Ferdinando I, brother of Francesco and his successor in 1587, had the Giovio Collection, a series of portraits of illustrious figures, moved to the Gallery from its previous home in Palazzo Vecchio, where originally Cosimo I decided to place it. The portraits executed by Cristofano dell’Altissimo were copies of an original collection belonging to humanist Paolo Giovio, and kept in a villa on Lake Como. The Giovio Series of illustrious men is alternated with works from the Aulic Series, a collection of portraits of the main members of the Medici family, started by Francesco I de' Medici. The paintings from the Giovio and Aulic series occupy the three corridors of the Gallery to form one of the largest and most complete collections of portraits in the world.
Ferdinando commissioned also the creation of new rooms in the Gallery: the “Stanzino delle Matematiche” [Room of Mathematics] was set out in a small room adjacent to the Tribune, while the maps painted by Ludovico Buti after drawings by cartographer Stefano Bonsignori were arranged on a Terrace. The rooms after the Tribune, which were decorated by Buti in 1588, were used to display the Armoury, a selection of fine weapons and armours previously kept in the private Wardrobe of the Grand Duke.
In the period of Ferdinando II, between 1658 and 1679, frescoes were painted on the ceilings of the western corridor. Between 1696 and 1699, Grand Duke Cosimo III ordered the corridor which overlooks the River Arno to be decorated with religious frescoes. The rooms at the beginning of the eastern wing were home to the “Fonderia”, both the Grand Duchy’s apothecary and cabinet of natural curiosities. Cosimo III was also responsible for moving some of the most famous examples of ancient statues to Florence from the Villa Medici in Rome: the Medici Venus, the Wrestlers and the Scythian were all placed in the Tribune by Buontalenti.
In 1737, the death of Grand Duke Gian Gastone without heirs marked the end of the Medici dynasty. The assembly of other European powers, with the preliminary agreements of Wien in 1735, decided to grant the Grand Duchy of Tuscany to Francis, Duke of Lorraine and husband of the heir to the imperial throne, Maria Teresa Habsburg. Thanks to the Family Pact of 1737, Anna Maria, sister of Gian Gastone, left the Medici’s art collections to the city of Florence, decreeing that they could never be moved from there.

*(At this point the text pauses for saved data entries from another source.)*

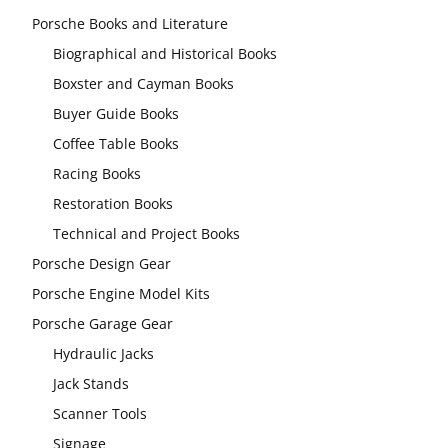
Porsche Books and Literature
Biographical and Historical Books
Boxster and Cayman Books
Buyer Guide Books
Coffee Table Books
Racing Books
Restoration Books
Technical and Project Books
Porsche Design Gear
Porsche Engine Model Kits
Porsche Garage Gear
Hydraulic Jacks
Jack Stands
Scanner Tools
Signage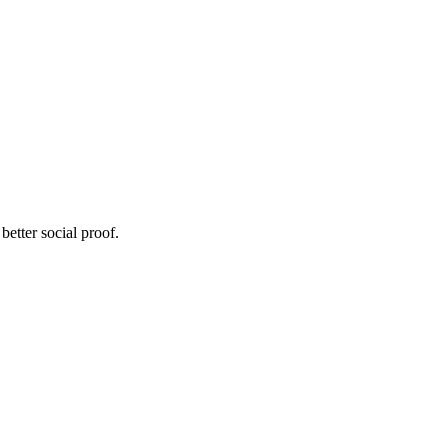
etter social proof.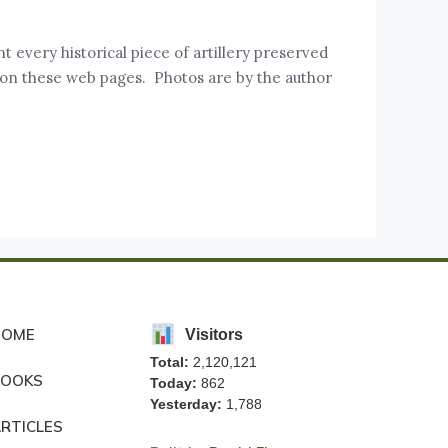
t every historical piece of artillery preserved
 on these web pages. Photos are by the author
HOME
Visitors
Total:
2,120,121
BOOKS
Today:
862
Yesterday:
1,788
RTICLES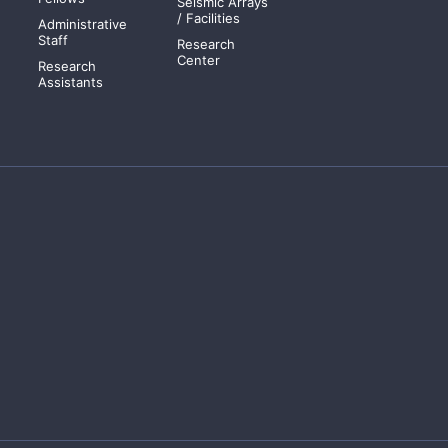
Seismic Arrays
/ Facilities
Administrative
Staff
Research
Center
Research
Assistants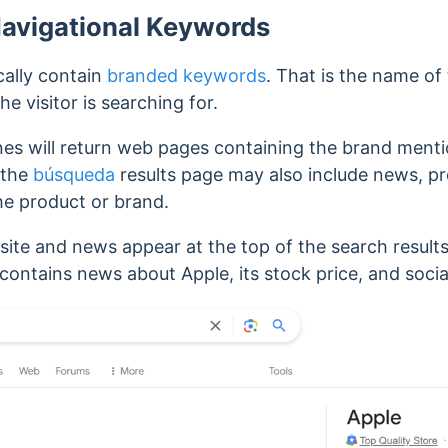
Navigational Keywords
cally contain
branded keywords
. That is the name of
 visitor is searching for.
nes will return web pages containing the brand menti
 the
búsqueda
results page may also include news, pr
the product or brand.
site and news appear at the top of the search resul
 contains news about Apple, its stock price, and soci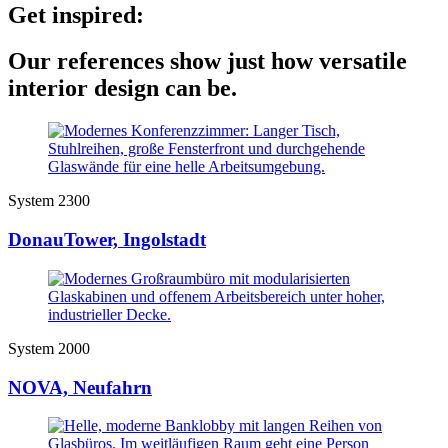
Get inspired:
Our references show just how versatile
interior design can be.
System 2300
DonauTower, Ingolstadt
System 2000
NOVA, Neufahrn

Francesco’s successor, Leopold II, Grand Duke of Tuscany, opened the Gallery to the public in 1769 and commissioned Zanobi del Rosso to set out the new entrance to the Museum Mediceum. This was followed by a rational, education-based rearrangement of the collections in the Gallery by Giuseppe Pelli Bencivenni and Luigi Lanzi. In 1779, the Neoclassical Niobe Room was designed by Gaspare Maria Paoletti to house the ancient group of statues depicting Niobe and her children, taken from the Villa Medici in Rome. Between 1842 and 1856, Leopold II commissioned 28 statues for the niches of the colonnade in the square, which depicted illustrious Tuscan figures from the Middle Ages to the 19th century. At the time of the Kingdom of Italy, the Renaissance statues were transferred to the new national Museum of Bargello, the Gallery gradually became used to display paintings. In 1956 the first rooms of the Gallery were rearranged by architects Giovanni Michelucci, Carlo Scarpa and Ignazio Gardella. On 17 December 2011, the new western stairway, designed by Adolfo Natalini, was inaugurated to connect the historic second floor of the Gallery to the new rooms on the first floor.